This month, Michael H. Kroll, MD, advises on switching a patient with a history of deep-vein thrombosis (DVT) from warfarin to an oral thrombin inhibitor.
A 50-year-old patient who is currently on warfarin for a second DVT in his leg was referred to me for consultation. At age 26, he had extensive right knee surgery to repair a torn meniscus; subsequently, at age 42, he was found to have unprovoked right-extremity DVT and treated with warfarin for five years. The patient had a heterozygous factor V Leiden abnormality and was also found to have a lupus anticoagulant. He was off anticoagulation for three years and subsequently developed an unprovoked DVT on the left side below the knee. He restarted anticoagulation, but wishes to switch from warfarin to an oral thrombin inhibitor.
Should I have concerns about using an oral thrombin inhibitor – possibly for another 35 years – in this patient?
EXPERTS MAKE THE CALL
The information about this patient indicates that he needs to be on indefinite anticoagulation.
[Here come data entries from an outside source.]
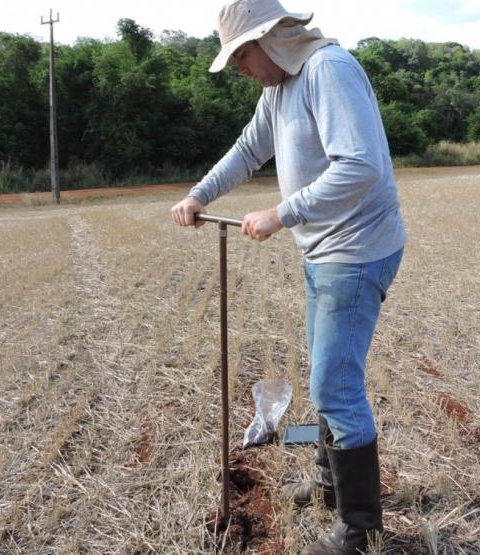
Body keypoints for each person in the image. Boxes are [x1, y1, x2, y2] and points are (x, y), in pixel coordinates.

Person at [170, 0, 406, 552]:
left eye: (241, 57)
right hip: (324, 251)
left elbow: (361, 166)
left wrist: (282, 213)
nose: (239, 70)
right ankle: (330, 484)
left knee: (334, 385)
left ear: (270, 38)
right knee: (329, 376)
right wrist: (200, 195)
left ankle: (361, 530)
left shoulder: (329, 70)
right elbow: (248, 150)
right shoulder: (279, 87)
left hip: (357, 249)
This approach is unequivocally valid if he has a persistent lupus anticoagulant, anti-phospholipid antibody, or anti–beta 2 glycoprotein 1 antibody.
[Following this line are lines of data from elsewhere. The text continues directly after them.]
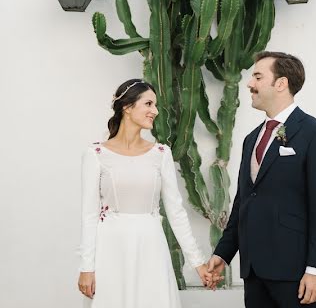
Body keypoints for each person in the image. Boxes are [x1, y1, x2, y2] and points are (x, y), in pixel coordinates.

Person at [206, 51, 316, 307]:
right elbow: (243, 203)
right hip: (254, 270)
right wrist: (223, 254)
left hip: (295, 273)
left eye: (257, 76)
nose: (249, 83)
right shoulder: (251, 139)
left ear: (281, 84)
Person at [77, 78, 219, 306]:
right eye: (149, 104)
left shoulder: (161, 153)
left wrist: (198, 262)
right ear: (127, 107)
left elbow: (176, 212)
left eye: (155, 105)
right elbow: (89, 216)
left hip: (151, 246)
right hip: (111, 249)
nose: (155, 111)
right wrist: (86, 267)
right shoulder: (95, 154)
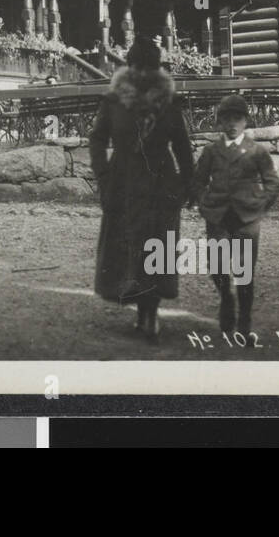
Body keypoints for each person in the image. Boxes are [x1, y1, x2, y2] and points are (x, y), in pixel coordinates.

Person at [89, 38, 194, 343]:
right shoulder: (114, 102)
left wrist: (189, 183)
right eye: (137, 66)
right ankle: (138, 308)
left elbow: (182, 146)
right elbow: (97, 139)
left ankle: (151, 313)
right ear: (129, 67)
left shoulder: (168, 104)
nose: (143, 73)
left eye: (150, 67)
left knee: (156, 248)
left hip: (161, 185)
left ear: (157, 69)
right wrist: (103, 173)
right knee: (126, 248)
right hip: (122, 183)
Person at [190, 94, 279, 341]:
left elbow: (272, 182)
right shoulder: (211, 151)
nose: (232, 124)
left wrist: (260, 205)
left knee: (244, 272)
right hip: (218, 216)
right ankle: (226, 299)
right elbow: (198, 181)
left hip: (246, 219)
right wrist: (204, 202)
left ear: (246, 122)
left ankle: (244, 322)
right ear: (219, 122)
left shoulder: (256, 151)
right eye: (227, 119)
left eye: (237, 119)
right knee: (217, 267)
From the point of view of bleeding risk – particularly risk identified in the large atrial fibrillation trials – dabigatran (the oral direct thrombin inhibitor you allude to) and apixaban present the best options in comparison with warfarin and rivaroxaban. Studies conducted with patients with venous thromboembolism corroborate these conclusions about safety with newer agents versus warfarin.
So, I do not share your concern about long-term anticoagulation and would encourage you to switch – with confidence! – to either dabigatran or apixaban. Both drugs are approved for use in a patient like yours and their therapeutic index is likely to be most favorable over the next 35 years!